Pick out each line below containing the string "that". Case counts.
==========
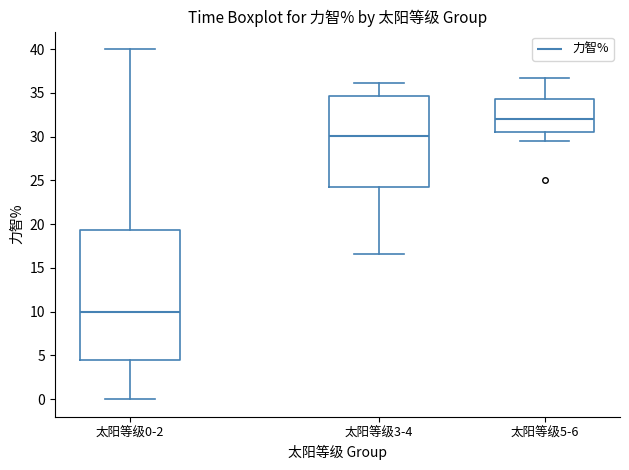

Where is the lower edge of the box for 太阳等级5-6 on the y-axis? The values are not printed on the chart, so give them approximately, as read against the axis.

30.5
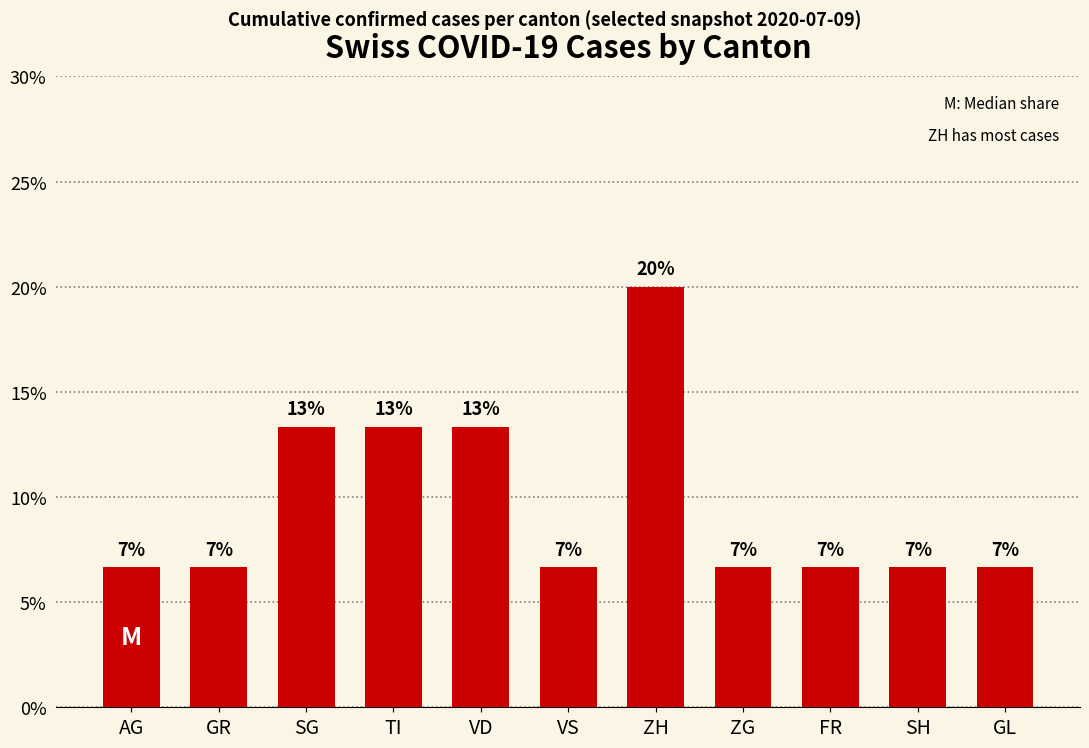

How many bars are there in total?

11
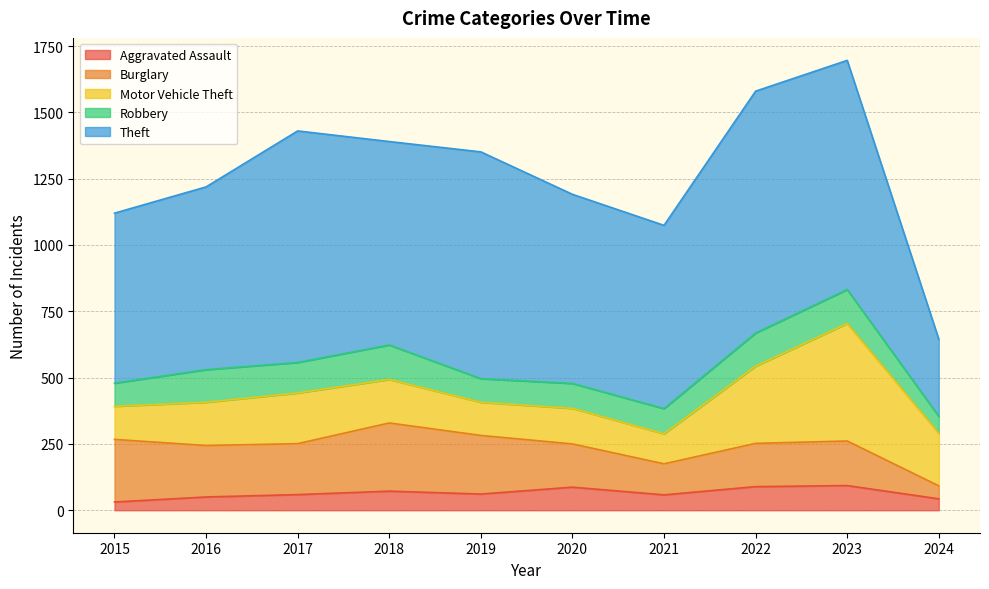

The Burglary series shows 192 at 2017. True or false?

True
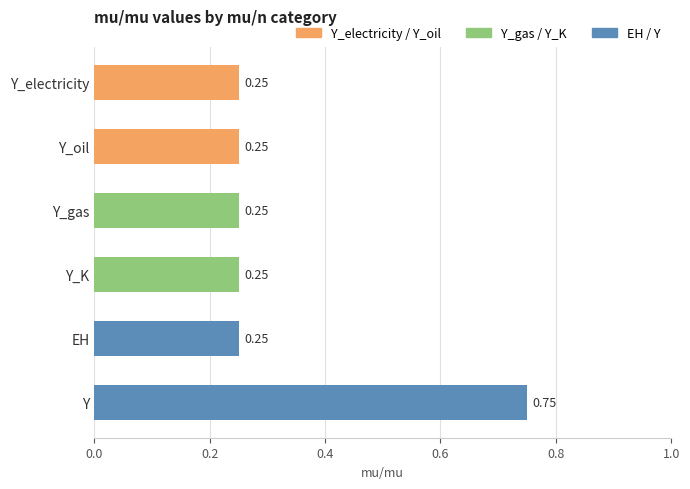

What is the label of the 3rd bar from the bottom?

Y_K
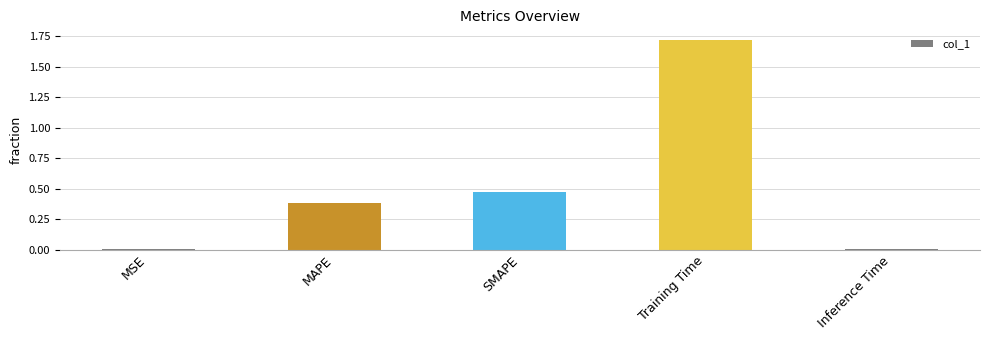

What is the sum of all values?

2.6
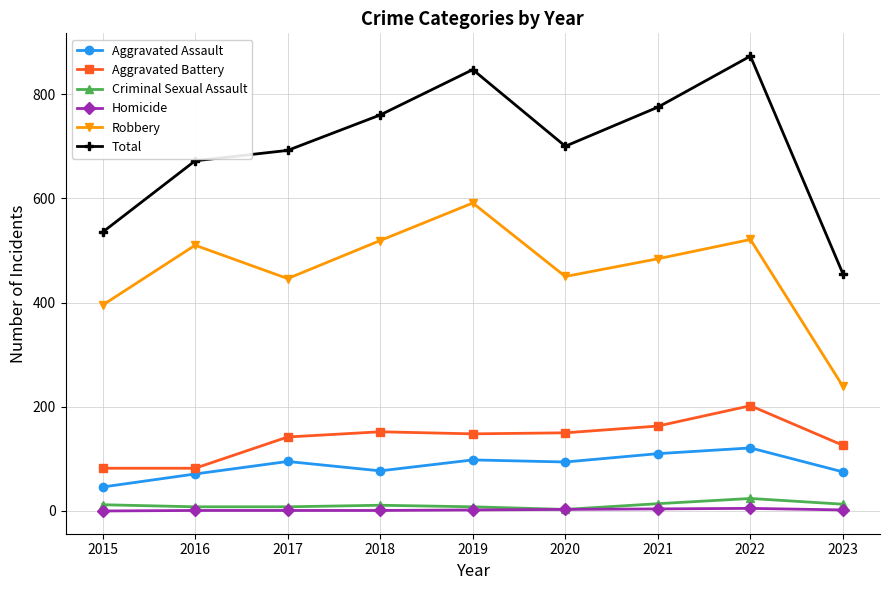

Which series has the largest range (max minus min)?

Total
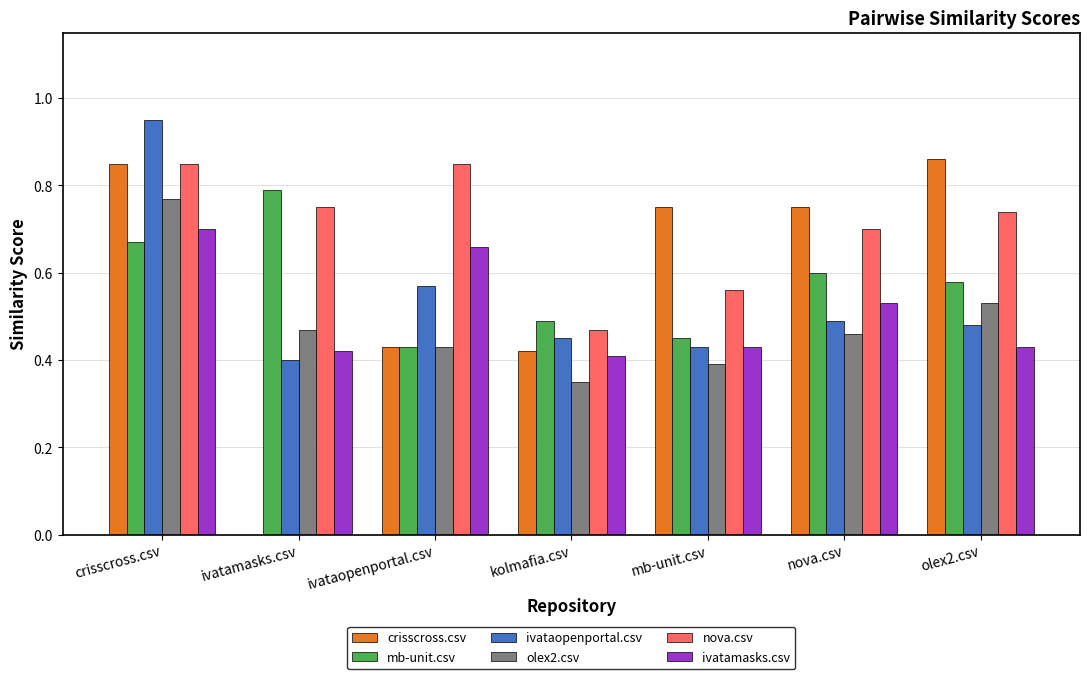

Is it true that ivatamasks.csv equals 0.7 at olex2.csv?

False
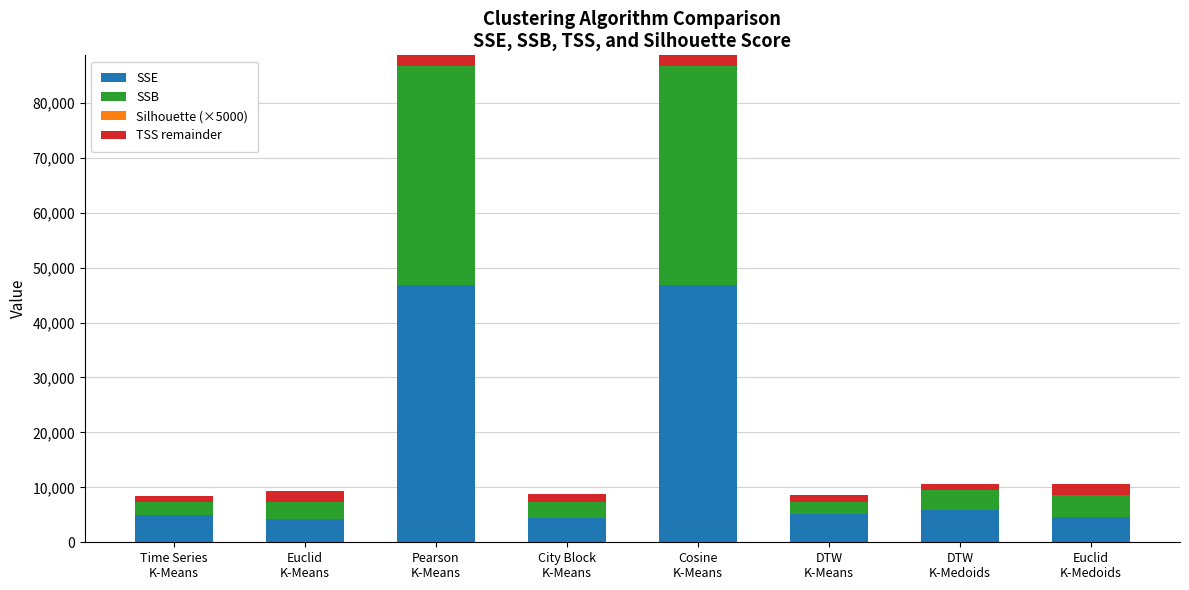

What is the average value of the Silhouette (×5000) series?

1617.7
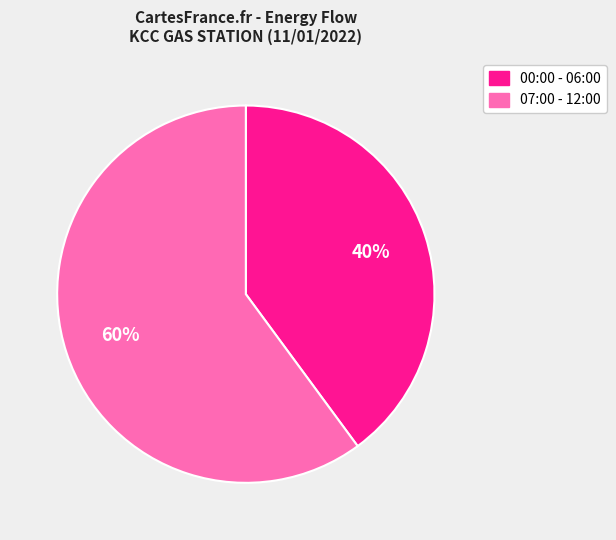

Is there any slice that represents more than half of the pie?

Yes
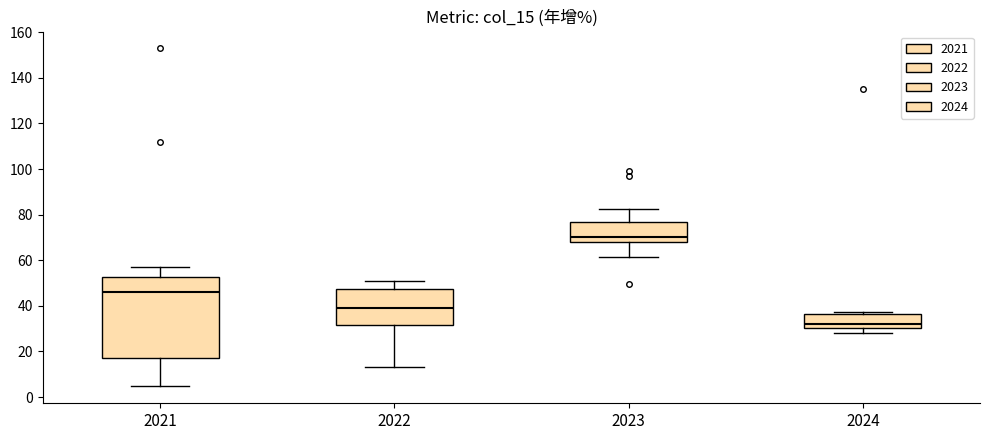

Reading left to right, transcribe this box plot: for each box, give where its median line is, the range the box spans, and where its two whiskers end, as read against the y-axis. The values are not printed on the chart, so give them approximately, as read against the axis.

2021: median 46, box 18 to 52, whiskers 4 to 56
2022: median 38, box 32 to 48, whiskers 14 to 50
2023: median 70, box 68 to 76, whiskers 62 to 82
2024: median 32, box 30 to 36, whiskers 28 to 38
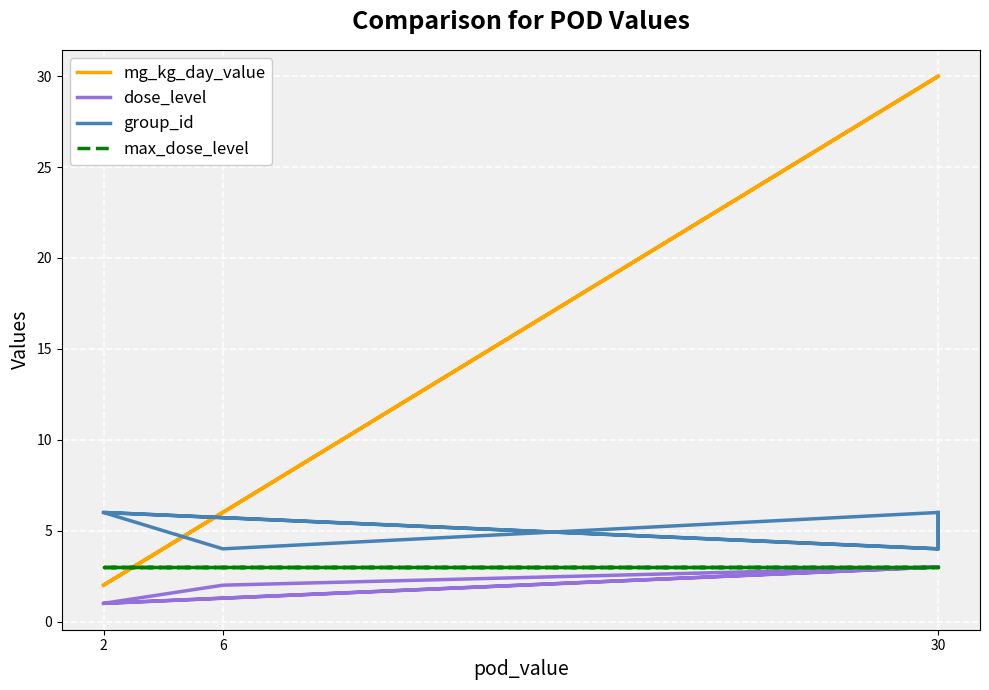

In group_id, how many points are higher than both neighbors (excluding endpoints)?

2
==========
- **SOLUTION TO THE PROBLEM**:
Is it true that ivatamasks.csv equals 0.7 at olex2.csv?
Is there any slice that represents more than half of the pie?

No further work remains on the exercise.